Bringing such a message, remarked Gentleman Jim, was like being loaded with combustibles, but the distraught Macnaghten snatched at the offer, and signed a statement in Persian to say so. Nothing, in a country so hideously entangled with double-cross, could have been more dangerous. Several people warned the Envoy of treachery, and suggested that it might all be a plot. ‘A plot!’ Macnaghten cried—‘a plot! let me alone for that—trust me for that!’ Anyway, as he told George Lawrence, it was worth the risk. ‘The life I have led for the last six weeks you, Lawrence, know well; and rather than be disgraced and live it over again, I would risk a hundred deaths. Success will save our honour, and more than make up for all risks.’

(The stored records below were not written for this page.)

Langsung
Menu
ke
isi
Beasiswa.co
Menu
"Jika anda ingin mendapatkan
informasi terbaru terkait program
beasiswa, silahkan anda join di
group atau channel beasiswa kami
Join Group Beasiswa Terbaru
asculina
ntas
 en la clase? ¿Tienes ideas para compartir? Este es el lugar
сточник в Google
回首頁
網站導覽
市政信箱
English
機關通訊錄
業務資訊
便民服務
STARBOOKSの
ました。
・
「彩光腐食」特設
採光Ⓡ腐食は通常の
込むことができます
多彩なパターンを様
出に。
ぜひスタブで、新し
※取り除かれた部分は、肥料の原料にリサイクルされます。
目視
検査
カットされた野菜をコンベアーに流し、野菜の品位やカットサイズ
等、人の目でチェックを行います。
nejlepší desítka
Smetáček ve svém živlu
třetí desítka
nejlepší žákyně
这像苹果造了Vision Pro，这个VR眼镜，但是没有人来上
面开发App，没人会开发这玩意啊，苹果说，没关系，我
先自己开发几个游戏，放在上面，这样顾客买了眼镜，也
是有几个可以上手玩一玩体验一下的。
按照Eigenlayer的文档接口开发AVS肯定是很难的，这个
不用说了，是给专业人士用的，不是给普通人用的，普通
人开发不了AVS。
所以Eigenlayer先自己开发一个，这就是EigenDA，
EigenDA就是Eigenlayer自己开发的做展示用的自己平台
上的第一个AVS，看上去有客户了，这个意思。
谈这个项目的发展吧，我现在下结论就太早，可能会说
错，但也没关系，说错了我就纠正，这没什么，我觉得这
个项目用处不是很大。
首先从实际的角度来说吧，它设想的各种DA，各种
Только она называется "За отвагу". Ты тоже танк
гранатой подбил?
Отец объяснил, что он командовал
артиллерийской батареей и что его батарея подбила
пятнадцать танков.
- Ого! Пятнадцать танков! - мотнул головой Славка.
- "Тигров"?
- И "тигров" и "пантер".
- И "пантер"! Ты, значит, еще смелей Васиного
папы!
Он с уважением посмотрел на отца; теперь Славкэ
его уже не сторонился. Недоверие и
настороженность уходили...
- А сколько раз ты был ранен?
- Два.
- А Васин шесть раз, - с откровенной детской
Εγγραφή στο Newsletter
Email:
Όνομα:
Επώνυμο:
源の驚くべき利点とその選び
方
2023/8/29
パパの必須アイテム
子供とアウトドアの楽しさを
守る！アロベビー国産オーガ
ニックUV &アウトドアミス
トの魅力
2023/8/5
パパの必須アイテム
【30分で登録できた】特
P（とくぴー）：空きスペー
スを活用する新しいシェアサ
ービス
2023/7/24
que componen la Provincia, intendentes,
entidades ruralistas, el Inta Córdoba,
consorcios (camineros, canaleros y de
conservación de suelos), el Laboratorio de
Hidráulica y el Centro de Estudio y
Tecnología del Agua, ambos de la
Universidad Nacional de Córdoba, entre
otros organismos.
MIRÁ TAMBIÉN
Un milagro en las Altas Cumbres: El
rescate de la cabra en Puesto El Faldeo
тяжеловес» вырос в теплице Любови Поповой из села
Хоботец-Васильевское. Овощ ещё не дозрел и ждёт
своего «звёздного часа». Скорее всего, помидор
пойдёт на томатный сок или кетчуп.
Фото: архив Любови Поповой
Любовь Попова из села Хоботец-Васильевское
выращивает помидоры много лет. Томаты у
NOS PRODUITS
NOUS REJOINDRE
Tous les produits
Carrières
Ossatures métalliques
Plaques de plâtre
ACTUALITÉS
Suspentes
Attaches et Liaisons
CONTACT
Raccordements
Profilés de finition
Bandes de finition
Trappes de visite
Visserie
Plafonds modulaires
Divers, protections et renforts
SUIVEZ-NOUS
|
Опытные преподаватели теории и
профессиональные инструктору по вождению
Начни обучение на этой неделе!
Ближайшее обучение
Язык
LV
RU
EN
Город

So two days before Christmas, 1841, Sir William Macnaghten, with three British officers and a small detachment of Indian cavalry, rode out of camp once more to meet Akhbar Khan. They took with them a lovely Arab mare, as a present for the prince. There was snow on the ground, and they found Akhbar, with a group of chiefs and a hovering crowd of Ghazis, awaiting them some 360 yards from the cantonment. A carpet had been laid on the snow, and upon it Akhbar and Macnaghten, greeting each other courteously, sat down together. Akhbar spoke first. Was Macnaghten, he asked, ready to put into effect the proposition of the previous night? Why not? Macnaghten replied: and instantly Akhbar cried, ‘Seize them! Seize them!’, and the chiefs and onlookers fell upon the Englishmen to screams and imprecations from the Ghazis all around. Macnaghten’s Indian escort turned and fled. The three staff officers, almost before they knew what was happening, were bundled pillion on to horses and galloped away through the murderous Ghazis. One fell and was killed immediately. The other two were imprisoned in a nearby fort. Behind them, as they were swept away, they just had time to see the Envoy, his face ashen, being dragged head first down a snowy slope. ‘For God’s sake!’ they heard him cry in Persian, before they were out of earshot, and Macnaghten disappeared for ever.